My other issues are related to the world, and the world-building. What we’re presented with is Chicago in decline. Museums are no longer cared for– and are rather used as nightclubs– essential items are rationed, and chocolate is illegal. It’s all very interesting, but it needed so much more about the world to round out the story. Why is chocolate illegal? What happened to the museums? Why are things like paper rationed? What on Earth is going on?

And finally, the writing lacked polish. I feel like it could have been a powerful story if the pacing had been managed,  and if some scenes had been shown instead of told (and vice-versa.) There are some situations which are setup early on, but they are never concluded. (Ex; Juvie.) They’re just sort of glossed over. And there are some characters and relationships which could have benefited from trimming/cleanup.

Still, I enjoyed it. It was not the most gripping– I could put it down and walk away just fine– but I was always interested in picking it back up, which is more than I can say for other books I’ve tried to read recently.

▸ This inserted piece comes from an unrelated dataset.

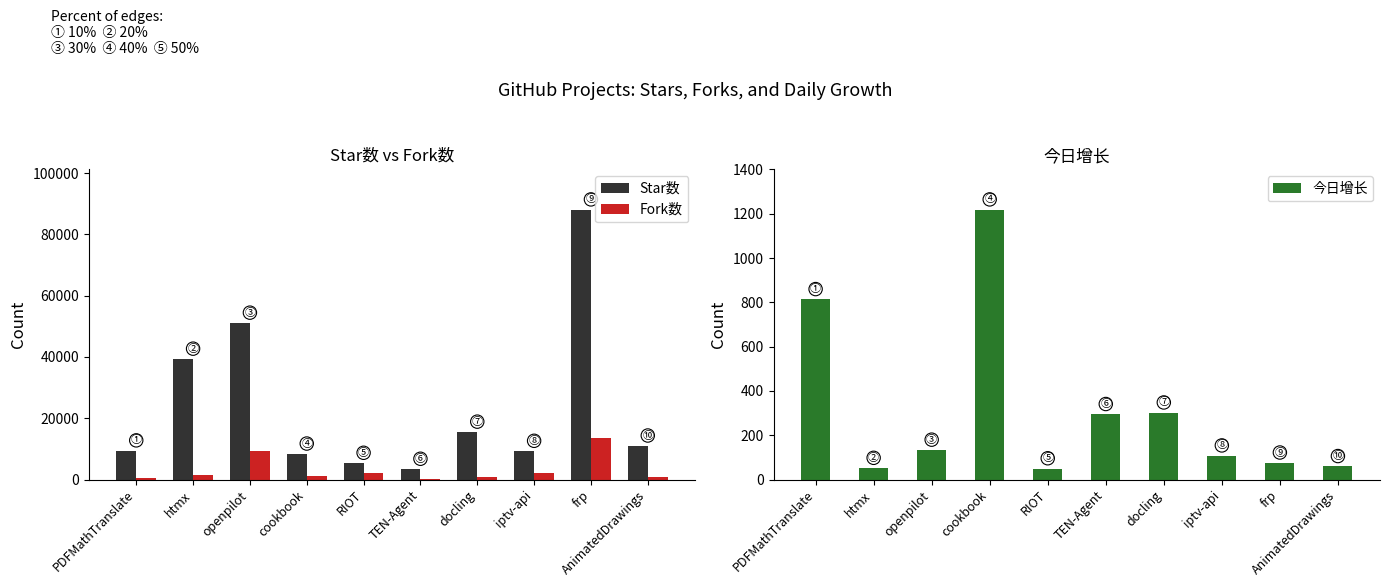

Where does the Star数 series first go above 10965?

htmx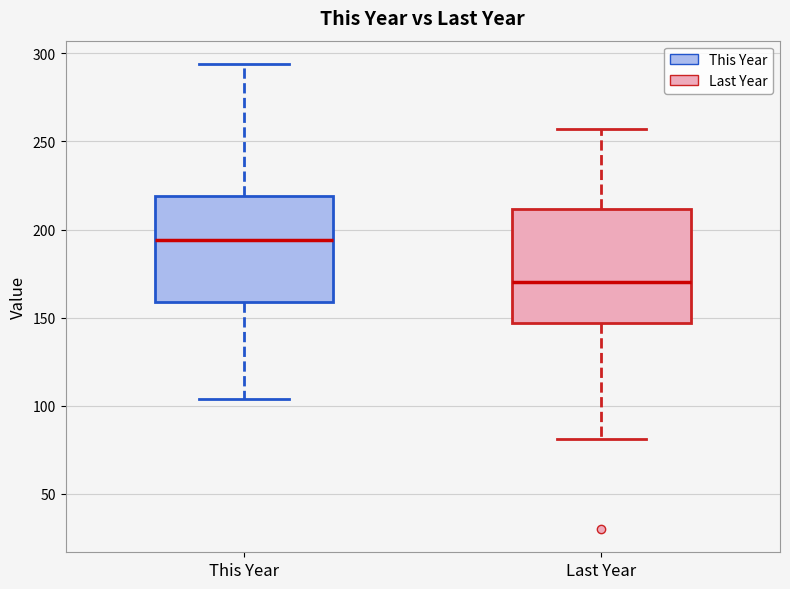

Which box's median line is the highest?

This Year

All These Things I’ve Done by Gabrielle Zevin earns itself a 3.5 out of 5 in my book. I enjoyed it, and I’ll definitely read the sequel (Because it is My Blood due out September 18, 2012) but I really can’t call it stellar. It’s worth reading if you’d like something entertaining, and relatively light.

1 Comment

Filed under Book Review, Fantasy, Mystery & Suspense, Romance, Speculative Fiction, Urban Fantasy, Young Adult Fiction

One response to “All These Things I’ve Done

  1. Sam

    Great review! The synopsis makes it sound really interesting and unique. But, I think the things that bothered you would bother me too! The lack of world-building would bother me a lot, I think. Dystopia novels need to explain exactly what this world is all about, otherwise I am very distracted by trying to figure it out instead of focusing on the story.